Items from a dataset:

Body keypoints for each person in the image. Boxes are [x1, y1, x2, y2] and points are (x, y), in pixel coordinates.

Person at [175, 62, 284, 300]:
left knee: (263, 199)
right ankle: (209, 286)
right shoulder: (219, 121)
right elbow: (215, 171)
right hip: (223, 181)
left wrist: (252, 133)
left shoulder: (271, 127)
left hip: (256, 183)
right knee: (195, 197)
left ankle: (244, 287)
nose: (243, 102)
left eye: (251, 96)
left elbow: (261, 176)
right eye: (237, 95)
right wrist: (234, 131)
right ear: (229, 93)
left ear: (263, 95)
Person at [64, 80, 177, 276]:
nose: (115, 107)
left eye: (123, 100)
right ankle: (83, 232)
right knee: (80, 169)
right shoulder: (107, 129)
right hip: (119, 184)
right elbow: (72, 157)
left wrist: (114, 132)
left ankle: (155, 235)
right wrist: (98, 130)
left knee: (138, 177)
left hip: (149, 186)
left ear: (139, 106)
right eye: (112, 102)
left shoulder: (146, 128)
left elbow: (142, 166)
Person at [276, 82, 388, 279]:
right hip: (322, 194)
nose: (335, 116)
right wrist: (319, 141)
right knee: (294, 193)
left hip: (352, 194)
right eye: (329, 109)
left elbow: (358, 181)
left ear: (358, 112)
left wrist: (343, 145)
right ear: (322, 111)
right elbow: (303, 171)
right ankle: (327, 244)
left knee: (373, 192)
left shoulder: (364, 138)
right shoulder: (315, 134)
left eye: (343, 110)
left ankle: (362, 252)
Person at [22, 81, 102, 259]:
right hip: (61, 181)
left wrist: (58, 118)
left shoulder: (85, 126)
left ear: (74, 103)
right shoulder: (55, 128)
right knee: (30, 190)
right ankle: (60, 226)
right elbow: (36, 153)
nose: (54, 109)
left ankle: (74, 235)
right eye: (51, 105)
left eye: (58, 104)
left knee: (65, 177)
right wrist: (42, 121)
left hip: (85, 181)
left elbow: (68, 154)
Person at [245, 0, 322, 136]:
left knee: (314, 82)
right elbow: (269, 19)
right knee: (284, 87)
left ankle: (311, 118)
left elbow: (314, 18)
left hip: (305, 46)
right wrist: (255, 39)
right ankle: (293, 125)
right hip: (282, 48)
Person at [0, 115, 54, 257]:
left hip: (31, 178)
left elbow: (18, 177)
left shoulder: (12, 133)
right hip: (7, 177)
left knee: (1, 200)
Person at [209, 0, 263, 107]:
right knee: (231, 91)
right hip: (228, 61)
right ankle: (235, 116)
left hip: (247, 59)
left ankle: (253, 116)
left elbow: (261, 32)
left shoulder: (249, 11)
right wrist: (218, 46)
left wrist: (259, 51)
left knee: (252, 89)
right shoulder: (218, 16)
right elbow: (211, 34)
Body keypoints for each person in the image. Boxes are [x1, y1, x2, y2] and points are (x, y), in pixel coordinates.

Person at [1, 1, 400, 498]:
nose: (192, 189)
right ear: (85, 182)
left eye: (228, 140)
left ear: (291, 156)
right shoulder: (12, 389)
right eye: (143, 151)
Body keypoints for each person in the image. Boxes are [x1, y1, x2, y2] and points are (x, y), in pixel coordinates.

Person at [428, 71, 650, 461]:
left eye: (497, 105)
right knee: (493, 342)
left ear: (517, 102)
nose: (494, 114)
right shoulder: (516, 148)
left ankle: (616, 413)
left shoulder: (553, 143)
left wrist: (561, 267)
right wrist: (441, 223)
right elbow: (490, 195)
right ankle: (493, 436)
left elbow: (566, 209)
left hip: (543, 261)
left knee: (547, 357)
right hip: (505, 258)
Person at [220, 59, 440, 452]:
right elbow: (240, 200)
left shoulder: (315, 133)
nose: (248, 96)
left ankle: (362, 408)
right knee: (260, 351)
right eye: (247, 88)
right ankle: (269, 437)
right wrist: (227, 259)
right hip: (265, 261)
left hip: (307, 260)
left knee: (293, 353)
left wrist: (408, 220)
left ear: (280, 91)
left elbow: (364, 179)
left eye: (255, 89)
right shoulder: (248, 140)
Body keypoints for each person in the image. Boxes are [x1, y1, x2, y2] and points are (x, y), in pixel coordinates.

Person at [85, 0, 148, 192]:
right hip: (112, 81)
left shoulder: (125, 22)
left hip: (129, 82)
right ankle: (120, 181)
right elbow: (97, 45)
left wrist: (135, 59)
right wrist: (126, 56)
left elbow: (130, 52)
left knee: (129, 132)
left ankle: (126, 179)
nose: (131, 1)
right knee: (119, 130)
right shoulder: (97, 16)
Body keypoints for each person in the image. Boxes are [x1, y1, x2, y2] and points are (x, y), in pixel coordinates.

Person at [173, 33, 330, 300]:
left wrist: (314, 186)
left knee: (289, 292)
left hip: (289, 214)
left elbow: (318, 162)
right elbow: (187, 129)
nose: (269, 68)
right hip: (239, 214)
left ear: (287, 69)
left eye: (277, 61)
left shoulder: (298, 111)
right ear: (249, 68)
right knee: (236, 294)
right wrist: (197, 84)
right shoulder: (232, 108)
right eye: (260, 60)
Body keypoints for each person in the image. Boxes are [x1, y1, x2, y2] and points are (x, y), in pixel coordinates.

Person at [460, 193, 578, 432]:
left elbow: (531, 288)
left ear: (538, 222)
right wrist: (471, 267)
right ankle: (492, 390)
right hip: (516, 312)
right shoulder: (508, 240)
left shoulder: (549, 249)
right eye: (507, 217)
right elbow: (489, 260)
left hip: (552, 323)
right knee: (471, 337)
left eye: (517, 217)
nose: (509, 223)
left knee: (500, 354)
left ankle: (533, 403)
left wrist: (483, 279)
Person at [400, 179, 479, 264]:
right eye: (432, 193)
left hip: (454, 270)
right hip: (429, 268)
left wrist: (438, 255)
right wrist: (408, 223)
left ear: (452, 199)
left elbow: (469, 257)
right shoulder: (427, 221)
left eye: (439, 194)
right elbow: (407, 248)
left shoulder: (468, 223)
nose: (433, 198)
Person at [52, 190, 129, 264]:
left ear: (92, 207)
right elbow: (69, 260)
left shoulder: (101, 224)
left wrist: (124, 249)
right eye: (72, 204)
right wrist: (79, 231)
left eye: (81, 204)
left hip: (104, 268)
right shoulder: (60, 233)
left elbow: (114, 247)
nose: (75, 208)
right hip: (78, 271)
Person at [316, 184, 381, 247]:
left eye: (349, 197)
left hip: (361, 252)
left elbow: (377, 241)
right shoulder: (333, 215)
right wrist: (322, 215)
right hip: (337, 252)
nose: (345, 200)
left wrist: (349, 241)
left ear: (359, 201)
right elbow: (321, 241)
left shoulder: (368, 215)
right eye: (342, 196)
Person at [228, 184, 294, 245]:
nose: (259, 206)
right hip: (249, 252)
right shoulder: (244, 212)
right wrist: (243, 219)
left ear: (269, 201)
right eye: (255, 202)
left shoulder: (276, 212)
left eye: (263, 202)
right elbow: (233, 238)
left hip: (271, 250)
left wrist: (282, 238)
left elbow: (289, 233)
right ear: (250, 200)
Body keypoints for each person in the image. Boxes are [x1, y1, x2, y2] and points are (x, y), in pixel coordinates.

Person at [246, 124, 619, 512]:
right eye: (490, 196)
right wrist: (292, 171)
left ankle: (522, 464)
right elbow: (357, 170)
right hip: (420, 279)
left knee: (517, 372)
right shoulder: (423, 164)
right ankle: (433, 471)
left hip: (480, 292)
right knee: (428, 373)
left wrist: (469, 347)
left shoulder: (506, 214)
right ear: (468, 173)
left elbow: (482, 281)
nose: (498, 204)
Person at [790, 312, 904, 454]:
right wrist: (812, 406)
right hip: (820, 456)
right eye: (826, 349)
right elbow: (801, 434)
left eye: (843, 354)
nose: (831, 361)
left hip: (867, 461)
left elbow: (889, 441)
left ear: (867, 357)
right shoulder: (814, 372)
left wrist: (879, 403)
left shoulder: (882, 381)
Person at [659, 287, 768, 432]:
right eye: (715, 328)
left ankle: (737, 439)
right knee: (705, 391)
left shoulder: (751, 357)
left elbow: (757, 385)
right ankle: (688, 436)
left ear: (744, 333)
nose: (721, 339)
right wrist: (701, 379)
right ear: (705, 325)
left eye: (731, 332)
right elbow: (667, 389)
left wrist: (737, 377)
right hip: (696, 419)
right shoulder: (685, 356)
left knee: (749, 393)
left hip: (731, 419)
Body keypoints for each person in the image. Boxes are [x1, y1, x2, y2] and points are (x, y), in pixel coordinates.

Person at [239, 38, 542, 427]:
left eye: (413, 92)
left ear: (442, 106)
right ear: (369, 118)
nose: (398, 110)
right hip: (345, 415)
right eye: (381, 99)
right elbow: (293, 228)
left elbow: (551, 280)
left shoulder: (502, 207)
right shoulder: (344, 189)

Task to carry out → Copy the records above faithfully. Begin at their first line, end at the line containing "nose: (243, 102)", and include nothing else.

Answer for the task →
Body keypoints for each person in the image. Boxes are [x1, y1, x2, y2] and points are (x, y), in pixel coordinates.

Person at [175, 62, 284, 300]:
left knee: (263, 199)
right ankle: (209, 286)
right shoulder: (219, 121)
right elbow: (215, 171)
right hip: (223, 181)
left wrist: (252, 133)
left shoulder: (271, 127)
left hip: (256, 183)
right knee: (195, 197)
left ankle: (244, 287)
nose: (243, 102)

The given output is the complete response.